The Militant(logo) 
    Vol.62/No.46           December 21, 1998 
 
 
The Great Society  

BY HARRY RING
Neat - British authorities cut off the trial of a judge charged with a 1 million mortgage fraud. A psychiatrist said the judge might commit suicide if the trial continued. He's been drawing full salary since he left the bench three years ago and will now begin pocketing a juicy pension.

Art of positive thought - L.A. Times columnist Tom Plate deplores the pessimistic views of the Asian economic crisis voiced by Clinton's lieutenants. He did find one with a positive outlook - Deputy Treasury Secretary Lawrence Summers who wittily observes, "There's not just more tunnel at the end of the tunnel."

P.S. - In Indonesia, "the number of people living below the poverty line has swollen from 27 million to as many as 100 million. Four and a half million children have dropped out of school, hundreds of thousands of workers have lost their jobs in factories around the country, and the economic crisis shows few signs of ending" - Jim De Harpporte, Southeast Asia director for Catholic Relief Services.

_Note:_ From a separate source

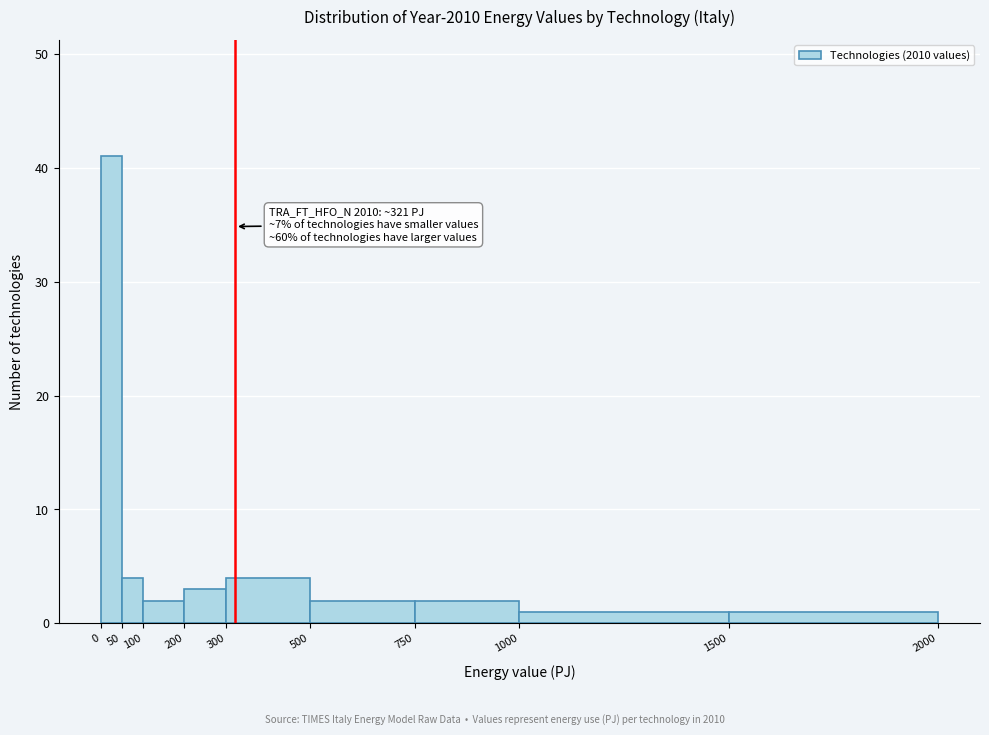

Over which range of the x-axis is the bar tallest?

0 to 50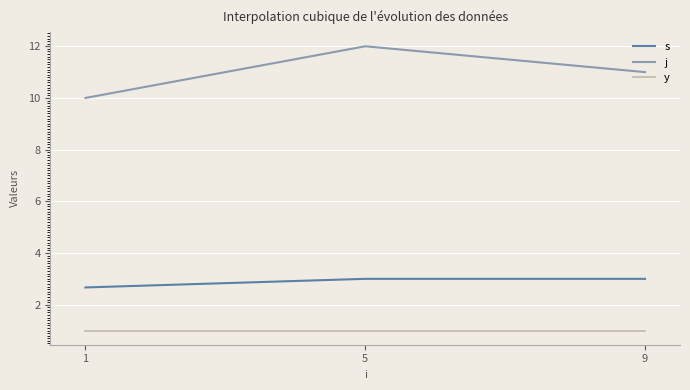

What is the maximum value for y?

1.0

Catch of the Day - The Oklahoma environment board advised residents of Jackson County not to eat catfish from Bitter Creek more than twice a month. Pregnant women and children under six, they said, should not eat the pesticide-infested fish at all.

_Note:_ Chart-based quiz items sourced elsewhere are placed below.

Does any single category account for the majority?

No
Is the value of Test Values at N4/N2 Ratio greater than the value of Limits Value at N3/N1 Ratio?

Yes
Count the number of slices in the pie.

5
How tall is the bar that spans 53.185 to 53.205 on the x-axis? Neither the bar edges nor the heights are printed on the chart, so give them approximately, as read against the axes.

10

Looked like a poor neighborhood? - In Orange County, California, construction was halted on 14 coastal homes that were to sell for up to $1 million each.

The problem? Underground seepage of decomposed trash in a nearby landfill created a dangerous level of methane gas.

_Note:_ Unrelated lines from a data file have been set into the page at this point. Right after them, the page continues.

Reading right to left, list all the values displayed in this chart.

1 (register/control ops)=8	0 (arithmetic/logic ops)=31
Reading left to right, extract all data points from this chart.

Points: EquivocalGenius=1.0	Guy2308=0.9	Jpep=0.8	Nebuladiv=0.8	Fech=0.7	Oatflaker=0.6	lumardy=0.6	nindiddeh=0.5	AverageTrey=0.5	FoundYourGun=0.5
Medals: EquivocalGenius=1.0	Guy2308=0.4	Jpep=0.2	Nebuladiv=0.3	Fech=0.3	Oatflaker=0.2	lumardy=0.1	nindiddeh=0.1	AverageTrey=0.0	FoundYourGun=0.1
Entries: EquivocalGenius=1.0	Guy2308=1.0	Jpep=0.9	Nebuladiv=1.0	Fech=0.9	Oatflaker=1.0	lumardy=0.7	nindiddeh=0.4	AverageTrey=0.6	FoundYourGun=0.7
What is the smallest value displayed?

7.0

A proud country - "Phoenix, Arizona - John R. David Elementary School has failed another health inspection, officials aid. The problem involves rodents and cockroaches. The first health inspection was completed when a student complained to parents about rats in classrooms." - News item.

Seemed like a safe bet - In England Police Superintendent Ray Mallon was cleared of charges of padding his expense sheet, interfering with the inquiry, and leaking details to the media.

Mallon, a key creator of zero-tolerance policing, declared: "I knew all along that I would be exonerated."

Smaller light bulbs? - Livent, a theater outfit, said it will fire about 470 employees - 40 percent of its staff - as "part" of a plan to cut expenses by 42 percent.

Ignore them, they're paranoid - Concerned with public ire and the possibility of state regulation, California HMOs proposed an "independent" appeals panel of doctors whose second opinions would be binding.

A news report said "companies hope to alleviate consumer concerns that money, rather than medical necessities, might govern decisions made by a doctor in a managed-care plan."